__EXERCISE AIM__
Below are some records; write them all out again exactly.

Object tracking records

[Start of section]

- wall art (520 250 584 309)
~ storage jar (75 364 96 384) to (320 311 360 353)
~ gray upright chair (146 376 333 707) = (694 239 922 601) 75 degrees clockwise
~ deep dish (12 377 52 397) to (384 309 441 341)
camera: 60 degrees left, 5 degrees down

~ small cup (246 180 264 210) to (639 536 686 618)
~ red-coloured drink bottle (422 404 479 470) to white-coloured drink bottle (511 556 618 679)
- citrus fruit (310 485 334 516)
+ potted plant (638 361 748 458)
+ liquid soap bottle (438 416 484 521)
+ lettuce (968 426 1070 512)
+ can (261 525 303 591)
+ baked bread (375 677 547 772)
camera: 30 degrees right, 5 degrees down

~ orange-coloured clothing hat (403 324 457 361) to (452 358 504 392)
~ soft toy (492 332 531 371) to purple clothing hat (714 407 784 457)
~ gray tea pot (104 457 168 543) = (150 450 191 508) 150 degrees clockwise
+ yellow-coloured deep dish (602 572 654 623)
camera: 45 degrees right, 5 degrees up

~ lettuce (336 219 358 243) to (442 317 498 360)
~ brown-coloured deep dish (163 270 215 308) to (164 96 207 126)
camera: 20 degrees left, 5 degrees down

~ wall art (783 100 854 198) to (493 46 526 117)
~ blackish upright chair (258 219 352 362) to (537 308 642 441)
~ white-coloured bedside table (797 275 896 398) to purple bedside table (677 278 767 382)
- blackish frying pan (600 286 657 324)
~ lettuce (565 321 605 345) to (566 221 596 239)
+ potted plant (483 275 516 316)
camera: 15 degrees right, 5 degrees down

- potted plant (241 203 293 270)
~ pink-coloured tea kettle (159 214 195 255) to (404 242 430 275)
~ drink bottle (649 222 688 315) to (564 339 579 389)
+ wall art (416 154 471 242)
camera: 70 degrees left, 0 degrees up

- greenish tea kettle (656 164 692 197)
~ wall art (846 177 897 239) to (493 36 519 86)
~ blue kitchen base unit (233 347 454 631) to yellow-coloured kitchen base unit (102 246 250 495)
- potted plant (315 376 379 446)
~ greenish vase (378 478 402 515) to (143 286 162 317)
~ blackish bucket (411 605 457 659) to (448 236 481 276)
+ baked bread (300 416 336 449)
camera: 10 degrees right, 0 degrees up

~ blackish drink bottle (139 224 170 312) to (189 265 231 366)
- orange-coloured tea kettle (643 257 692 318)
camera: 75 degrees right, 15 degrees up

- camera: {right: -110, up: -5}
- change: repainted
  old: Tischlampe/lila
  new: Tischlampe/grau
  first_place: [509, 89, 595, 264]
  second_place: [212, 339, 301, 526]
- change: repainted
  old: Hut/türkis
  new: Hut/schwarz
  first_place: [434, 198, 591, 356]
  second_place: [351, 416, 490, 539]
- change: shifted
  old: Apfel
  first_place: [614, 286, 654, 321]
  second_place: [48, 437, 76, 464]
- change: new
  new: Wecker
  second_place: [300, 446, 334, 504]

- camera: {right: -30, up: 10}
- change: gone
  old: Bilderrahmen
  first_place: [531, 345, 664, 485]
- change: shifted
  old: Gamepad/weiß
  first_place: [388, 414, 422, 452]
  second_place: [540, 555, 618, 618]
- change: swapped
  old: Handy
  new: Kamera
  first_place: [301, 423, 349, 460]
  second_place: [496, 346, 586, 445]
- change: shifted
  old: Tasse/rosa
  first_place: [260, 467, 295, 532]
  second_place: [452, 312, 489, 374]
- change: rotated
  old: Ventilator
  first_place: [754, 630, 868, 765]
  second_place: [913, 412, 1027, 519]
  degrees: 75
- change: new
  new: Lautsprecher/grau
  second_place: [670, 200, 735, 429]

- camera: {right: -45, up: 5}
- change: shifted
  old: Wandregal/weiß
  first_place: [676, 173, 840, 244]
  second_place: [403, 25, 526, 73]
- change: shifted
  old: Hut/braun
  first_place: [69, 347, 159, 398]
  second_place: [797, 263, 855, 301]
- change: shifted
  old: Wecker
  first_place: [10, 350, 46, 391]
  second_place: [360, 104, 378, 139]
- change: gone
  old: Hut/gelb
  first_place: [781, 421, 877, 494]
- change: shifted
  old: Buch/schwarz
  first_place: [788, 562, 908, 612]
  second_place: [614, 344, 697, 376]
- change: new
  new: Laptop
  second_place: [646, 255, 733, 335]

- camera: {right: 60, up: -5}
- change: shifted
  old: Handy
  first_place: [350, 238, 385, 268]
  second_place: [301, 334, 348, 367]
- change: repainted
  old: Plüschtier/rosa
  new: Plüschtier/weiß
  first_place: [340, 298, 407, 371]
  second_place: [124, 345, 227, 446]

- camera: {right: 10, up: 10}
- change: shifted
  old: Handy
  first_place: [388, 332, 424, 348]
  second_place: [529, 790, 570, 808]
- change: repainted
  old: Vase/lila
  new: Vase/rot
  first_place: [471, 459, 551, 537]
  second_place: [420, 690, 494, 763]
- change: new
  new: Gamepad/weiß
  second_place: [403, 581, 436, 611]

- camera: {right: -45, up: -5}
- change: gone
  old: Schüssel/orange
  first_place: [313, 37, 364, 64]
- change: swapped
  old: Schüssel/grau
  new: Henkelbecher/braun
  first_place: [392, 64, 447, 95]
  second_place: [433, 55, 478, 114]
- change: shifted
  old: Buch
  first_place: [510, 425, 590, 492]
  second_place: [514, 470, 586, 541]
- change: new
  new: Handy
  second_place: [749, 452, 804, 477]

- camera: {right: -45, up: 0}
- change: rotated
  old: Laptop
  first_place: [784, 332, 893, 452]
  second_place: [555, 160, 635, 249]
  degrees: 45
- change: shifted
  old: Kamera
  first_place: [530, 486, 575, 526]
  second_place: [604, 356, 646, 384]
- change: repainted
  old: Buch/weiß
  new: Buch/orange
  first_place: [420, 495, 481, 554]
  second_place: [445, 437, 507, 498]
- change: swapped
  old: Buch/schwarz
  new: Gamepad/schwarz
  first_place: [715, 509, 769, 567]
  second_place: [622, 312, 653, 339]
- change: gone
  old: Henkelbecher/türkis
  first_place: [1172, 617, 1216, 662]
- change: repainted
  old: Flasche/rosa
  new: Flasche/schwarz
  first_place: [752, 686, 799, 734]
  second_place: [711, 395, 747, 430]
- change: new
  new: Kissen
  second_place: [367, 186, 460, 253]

[End of section]

__ANSWER SECTION__
- wall art (520 250 584 309)
~ storage jar (75 364 96 384) to (320 311 360 353)
~ gray upright chair (146 376 333 707) = (694 239 922 601) 75 degrees clockwise
~ deep dish (12 377 52 397) to (384 309 441 341)
camera: 60 degrees left, 5 degrees down

~ small cup (246 180 264 210) to (639 536 686 618)
~ red-coloured drink bottle (422 404 479 470) to white-coloured drink bottle (511 556 618 679)
- citrus fruit (310 485 334 516)
+ potted plant (638 361 748 458)
+ liquid soap bottle (438 416 484 521)
+ lettuce (968 426 1070 512)
+ can (261 525 303 591)
+ baked bread (375 677 547 772)
camera: 30 degrees right, 5 degrees down

~ orange-coloured clothing hat (403 324 457 361) to (452 358 504 392)
~ soft toy (492 332 531 371) to purple clothing hat (714 407 784 457)
~ gray tea pot (104 457 168 543) = (150 450 191 508) 150 degrees clockwise
+ yellow-coloured deep dish (602 572 654 623)
camera: 45 degrees right, 5 degrees up

~ lettuce (336 219 358 243) to (442 317 498 360)
~ brown-coloured deep dish (163 270 215 308) to (164 96 207 126)
camera: 20 degrees left, 5 degrees down

~ wall art (783 100 854 198) to (493 46 526 117)
~ blackish upright chair (258 219 352 362) to (537 308 642 441)
~ white-coloured bedside table (797 275 896 398) to purple bedside table (677 278 767 382)
- blackish frying pan (600 286 657 324)
~ lettuce (565 321 605 345) to (566 221 596 239)
+ potted plant (483 275 516 316)
camera: 15 degrees right, 5 degrees down

- potted plant (241 203 293 270)
~ pink-coloured tea kettle (159 214 195 255) to (404 242 430 275)
~ drink bottle (649 222 688 315) to (564 339 579 389)
+ wall art (416 154 471 242)
camera: 70 degrees left, 0 degrees up

- greenish tea kettle (656 164 692 197)
~ wall art (846 177 897 239) to (493 36 519 86)
~ blue kitchen base unit (233 347 454 631) to yellow-coloured kitchen base unit (102 246 250 495)
- potted plant (315 376 379 446)
~ greenish vase (378 478 402 515) to (143 286 162 317)
~ blackish bucket (411 605 457 659) to (448 236 481 276)
+ baked bread (300 416 336 449)
camera: 10 degrees right, 0 degrees up

~ blackish drink bottle (139 224 170 312) to (189 265 231 366)
- orange-coloured tea kettle (643 257 692 318)
camera: 75 degrees right, 15 degrees up

- camera: {right: -110, up: -5}
- change: repainted
  old: Tischlampe/lila
  new: Tischlampe/grau
  first_place: [509, 89, 595, 264]
  second_place: [212, 339, 301, 526]
- change: repainted
  old: Hut/türkis
  new: Hut/schwarz
  first_place: [434, 198, 591, 356]
  second_place: [351, 416, 490, 539]
- change: shifted
  old: Apfel
  first_place: [614, 286, 654, 321]
  second_place: [48, 437, 76, 464]
- change: new
  new: Wecker
  second_place: [300, 446, 334, 504]

- camera: {right: -30, up: 10}
- change: gone
  old: Bilderrahmen
  first_place: [531, 345, 664, 485]
- change: shifted
  old: Gamepad/weiß
  first_place: [388, 414, 422, 452]
  second_place: [540, 555, 618, 618]
- change: swapped
  old: Handy
  new: Kamera
  first_place: [301, 423, 349, 460]
  second_place: [496, 346, 586, 445]
- change: shifted
  old: Tasse/rosa
  first_place: [260, 467, 295, 532]
  second_place: [452, 312, 489, 374]
- change: rotated
  old: Ventilator
  first_place: [754, 630, 868, 765]
  second_place: [913, 412, 1027, 519]
  degrees: 75
- change: new
  new: Lautsprecher/grau
  second_place: [670, 200, 735, 429]

- camera: {right: -45, up: 5}
- change: shifted
  old: Wandregal/weiß
  first_place: [676, 173, 840, 244]
  second_place: [403, 25, 526, 73]
- change: shifted
  old: Hut/braun
  first_place: [69, 347, 159, 398]
  second_place: [797, 263, 855, 301]
- change: shifted
  old: Wecker
  first_place: [10, 350, 46, 391]
  second_place: [360, 104, 378, 139]
- change: gone
  old: Hut/gelb
  first_place: [781, 421, 877, 494]
- change: shifted
  old: Buch/schwarz
  first_place: [788, 562, 908, 612]
  second_place: [614, 344, 697, 376]
- change: new
  new: Laptop
  second_place: [646, 255, 733, 335]

- camera: {right: 60, up: -5}
- change: shifted
  old: Handy
  first_place: [350, 238, 385, 268]
  second_place: [301, 334, 348, 367]
- change: repainted
  old: Plüschtier/rosa
  new: Plüschtier/weiß
  first_place: [340, 298, 407, 371]
  second_place: [124, 345, 227, 446]

- camera: {right: 10, up: 10}
- change: shifted
  old: Handy
  first_place: [388, 332, 424, 348]
  second_place: [529, 790, 570, 808]
- change: repainted
  old: Vase/lila
  new: Vase/rot
  first_place: [471, 459, 551, 537]
  second_place: [420, 690, 494, 763]
- change: new
  new: Gamepad/weiß
  second_place: [403, 581, 436, 611]

- camera: {right: -45, up: -5}
- change: gone
  old: Schüssel/orange
  first_place: [313, 37, 364, 64]
- change: swapped
  old: Schüssel/grau
  new: Henkelbecher/braun
  first_place: [392, 64, 447, 95]
  second_place: [433, 55, 478, 114]
- change: shifted
  old: Buch
  first_place: [510, 425, 590, 492]
  second_place: [514, 470, 586, 541]
- change: new
  new: Handy
  second_place: [749, 452, 804, 477]

- camera: {right: -45, up: 0}
- change: rotated
  old: Laptop
  first_place: [784, 332, 893, 452]
  second_place: [555, 160, 635, 249]
  degrees: 45
- change: shifted
  old: Kamera
  first_place: [530, 486, 575, 526]
  second_place: [604, 356, 646, 384]
- change: repainted
  old: Buch/weiß
  new: Buch/orange
  first_place: [420, 495, 481, 554]
  second_place: [445, 437, 507, 498]
- change: swapped
  old: Buch/schwarz
  new: Gamepad/schwarz
  first_place: [715, 509, 769, 567]
  second_place: [622, 312, 653, 339]
- change: gone
  old: Henkelbecher/türkis
  first_place: [1172, 617, 1216, 662]
- change: repainted
  old: Flasche/rosa
  new: Flasche/schwarz
  first_place: [752, 686, 799, 734]
  second_place: [711, 395, 747, 430]
- change: new
  new: Kissen
  second_place: [367, 186, 460, 253]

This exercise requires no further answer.